The indictment alleges that thirty-eight men, women and children were murdered in the incident. One of the victims was witness’s son, Adis who was not yet eighteen. His remains were found some fifteen meters from their family house on a pile of burned planks. He was ’thrown there, either dead or alive, and then set on fire’, the witness assumes. Several charred bodies were found on the ground floor of the witness’s house and three murdered women were discovered in the basement. According to the witness, two of them were mutilated.
When the first explosion reverberated through the village, the witness said, he was having his first morning coffee with his neighbor after the regular night watch. They grabbed their rifles and headed towards the trenches on the nearby hill of Bogos. They never got there. When they were half-way there, they realized the HVO had already taken their positions. From their location on the hill they watched the HVO soldiers enter the village. The soldiers proceeded to burn the village and kill the inhabitants.
After a while, the attackers sent two village women to deliver the message to them to surrender, threatening they would go on burning and killing if the BH Army refused to do so. They didn’t give in, but wandered about the area and were rescued by the UNPROFOR two days after the attack, together with other survivors.

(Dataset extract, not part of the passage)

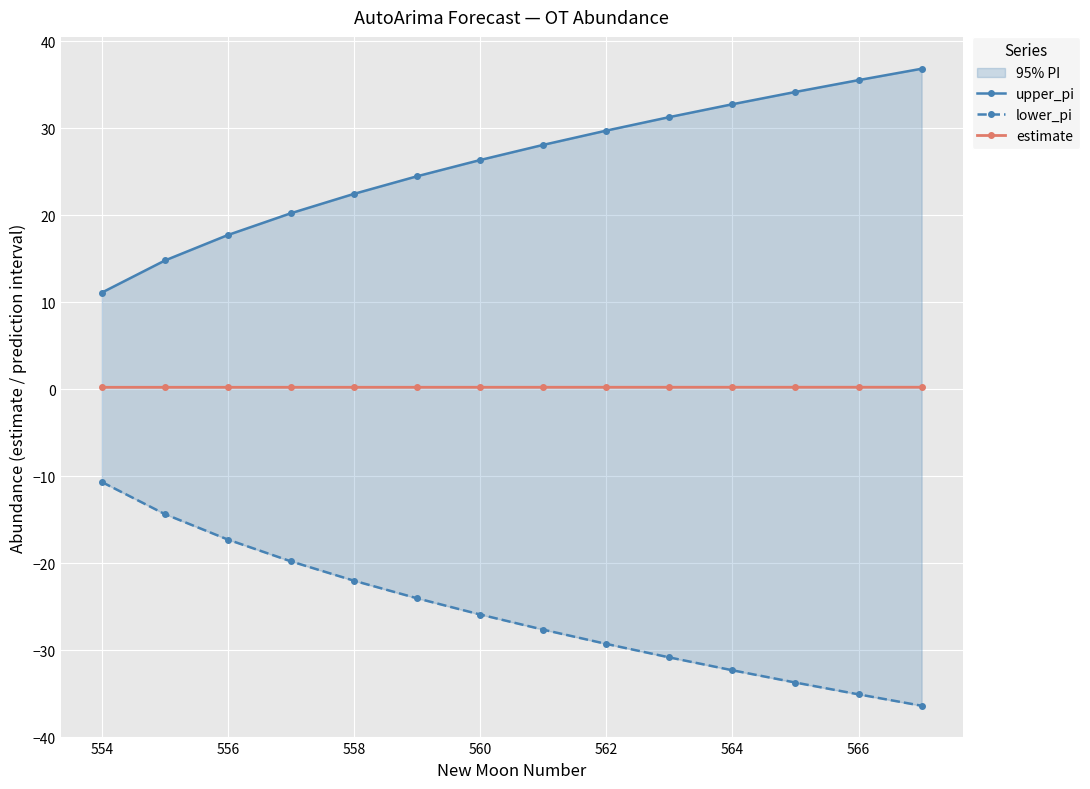

What value does the estimate series have at 564?

0.2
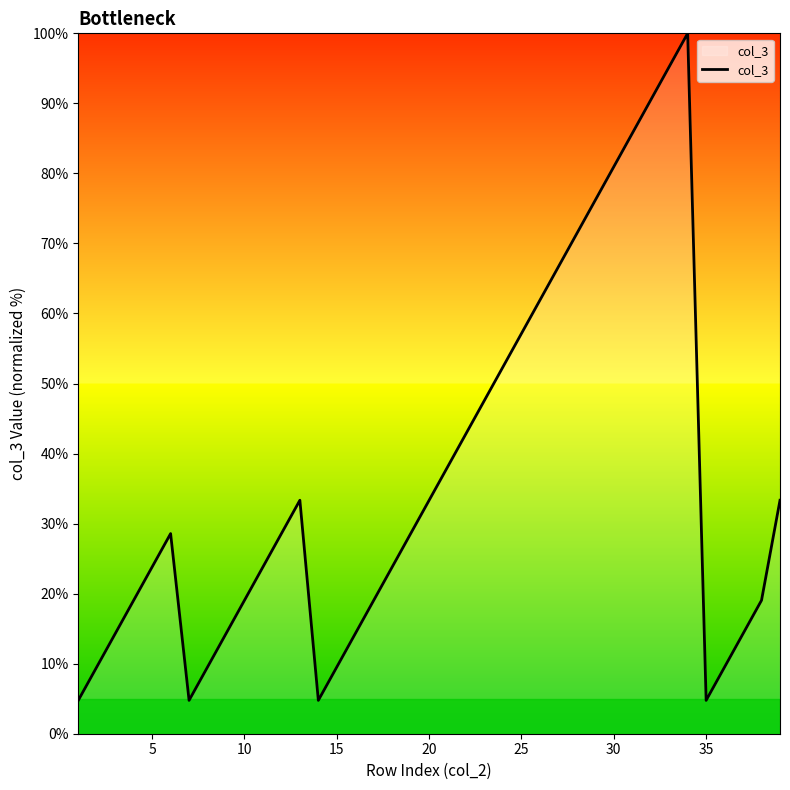

What is the smallest value displayed?

4.8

The witness confirmed the evidence given by several witnesses who survived the incident in Stupni Do. They said that the HVO had issued an ultimatum to the BH Army some weeks before the attack, calling on them to surrender weapons. ’We didn’t surrender the weapons because we wanted to protect our families’, the witness said, adding that they were convinced the HVO would not make its threats true. As he described it, at the time of the attack there were about forty members of BH Army there, armed with twenty-eight rifles and a mortar that was not used at all.
The defense argued that the villagers had been ’well-prepared’ for the attack; even some of the women who were killed in the attack, including the victims found in the witness’s basement, were armed. In the cross-examination, a video recording was shown of the trenches around the village. According to the defense, the BH Army had ‘a clear line of sight’ to Vares Majdan from the trenches. This, the defense implied, showed their strategic importance. It was possible to open fire on the Croatian villages in the area. The witness denied this, saying that the BH Army never opened fire from those trenches before the attack on Stupni Do.
The trial of the former Herceg Bosna leaders continues next Tuesday.